What did you think of the second half


----------



## PetrB

Burroughs said:


> What did you think of the second half


Consistent with the first... 

P.s. you are not at all alone, nor is this hopeless. A random survey of other works in TC's today's composers will find you in very similar company with others with the same sort of problems they are working to solve or better. It is rather hopeless if you will not believe, after several opinions, that it is best to abandon the current work, and the scale of it, and start afresh, as it were. There is little or nothing to be learned by you from what you have now, or at least those pieces you've presented to us -- while I cannot imagine another piece of yours written lately as being radically different and without these same weaknesses.
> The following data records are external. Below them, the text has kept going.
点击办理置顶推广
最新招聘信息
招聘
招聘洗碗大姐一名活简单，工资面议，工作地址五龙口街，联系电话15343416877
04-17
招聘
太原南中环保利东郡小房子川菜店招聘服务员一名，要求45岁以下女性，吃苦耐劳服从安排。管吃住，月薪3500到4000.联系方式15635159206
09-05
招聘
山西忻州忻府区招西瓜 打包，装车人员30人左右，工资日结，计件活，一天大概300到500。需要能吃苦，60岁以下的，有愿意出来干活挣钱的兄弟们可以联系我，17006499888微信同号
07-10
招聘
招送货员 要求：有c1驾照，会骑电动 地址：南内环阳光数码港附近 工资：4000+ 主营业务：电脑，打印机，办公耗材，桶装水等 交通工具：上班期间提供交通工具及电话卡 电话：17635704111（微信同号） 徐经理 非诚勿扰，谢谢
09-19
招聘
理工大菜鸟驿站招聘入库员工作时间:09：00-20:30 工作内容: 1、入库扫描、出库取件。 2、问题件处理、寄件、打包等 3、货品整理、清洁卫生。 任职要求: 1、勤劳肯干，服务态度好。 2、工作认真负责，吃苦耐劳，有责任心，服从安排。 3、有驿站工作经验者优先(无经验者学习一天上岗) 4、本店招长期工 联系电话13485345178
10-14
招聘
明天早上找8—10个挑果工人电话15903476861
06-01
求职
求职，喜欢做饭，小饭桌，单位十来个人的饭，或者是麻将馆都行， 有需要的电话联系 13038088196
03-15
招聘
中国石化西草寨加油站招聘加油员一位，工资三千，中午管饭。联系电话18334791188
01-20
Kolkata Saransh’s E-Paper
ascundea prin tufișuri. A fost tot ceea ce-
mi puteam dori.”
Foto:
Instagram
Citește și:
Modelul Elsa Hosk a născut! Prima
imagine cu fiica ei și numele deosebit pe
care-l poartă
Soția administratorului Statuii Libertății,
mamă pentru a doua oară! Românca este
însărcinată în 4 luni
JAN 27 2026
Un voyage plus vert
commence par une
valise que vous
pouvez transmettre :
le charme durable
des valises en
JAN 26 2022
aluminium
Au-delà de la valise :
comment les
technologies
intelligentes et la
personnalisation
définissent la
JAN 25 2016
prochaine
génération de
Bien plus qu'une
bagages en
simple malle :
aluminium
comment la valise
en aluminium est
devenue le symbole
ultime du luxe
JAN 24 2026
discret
All this you must now evaluate for yourself, and that takes a very cold and hard element of detachment... the most important and difficult of that is not being in love with what you've just made to see it and hear it for what it is, and is not.


----------



## Guest

Jeez PetrB, please make sure you remind me *not* to submit my recently uncompleted 14th Symphony in F# minor (which I am currently busy not writing) to your critical appraisal.


----------



## PetrB

TalkingHead said:


> Jeez PetrB, please make sure you remind me *not* to submit my *recently uncompleted* 14th Symphony in F# minor (which I am currently busy not writing) to your critical appraisal.


*recently uncompleted*
Love it already ;-)


----------



## Guest

Well yes, I have plenty more symphonies where that one (my 14th) came from. All uncompleted (or incomplete, if you prefer) and in various keys. I tend to charge more for key signatures involving more than three flats or sharps. Professional, _innit_?


----------



## PetrB

TalkingHead said:


> Well yes, I have plenty more symphonies where that one (my 14th) came from. All uncompleted (or incomplete, if you prefer) and in various keys. I tend to charge more for key signatures involving more than three flats or sharps. Professional, _innit_?


Of course, one must take into account the time to write more symbols as well as the expense of the additional ink!


----------



## Mahlerian

TalkingHead said:


> Well yes, I have plenty more symphonies where that one (my 14th) came from. All uncompleted (or incomplete, if you prefer) and in various keys. I tend to charge more for key signatures involving more than three flats or sharps. Professional, _innit_?


How much more does C-flat major cost over B?


----------



## Guest

Mahlerian said:


> How much more does C-flat major cost over B?


Now that's a special commission and very costly. Are you asking for 'a friend's price'? If you want a piano work I'll give you a discount. It's 25% more for string instruments. If you want a piano trio, that has to be negotiated first.


----------



## PetrB

zOMG! All those flats... and then double flats. *Oh, the humanity!*


----------



## Guest

No, hon, the 'cost' element is all about the string players having to adapt their playing to the 'fascist' fixed-tuning of the piano. I mean come on, a semitone is never just a semitone, dig?


----------



## Mesa

I don't see what the reason for the cost-per-flats system is, they are easy to finger on string instruments. It's the sharps that cut your fingertips up!


----------



## PetrB

TalkingHead said:


> No, hon, the 'cost' element is all about the string players having to adapt their playing to the 'fascist' fixed-tuning of the piano. I mean come on, a semitone is never just a semitone, dig?


but not adapting to the piano makes for an ensemble sound with very interesting beats, and a fullness of sound because of, no?

Besides we all know a piano is never anywhere near in tune, only compatibly out of tune with itself.


----------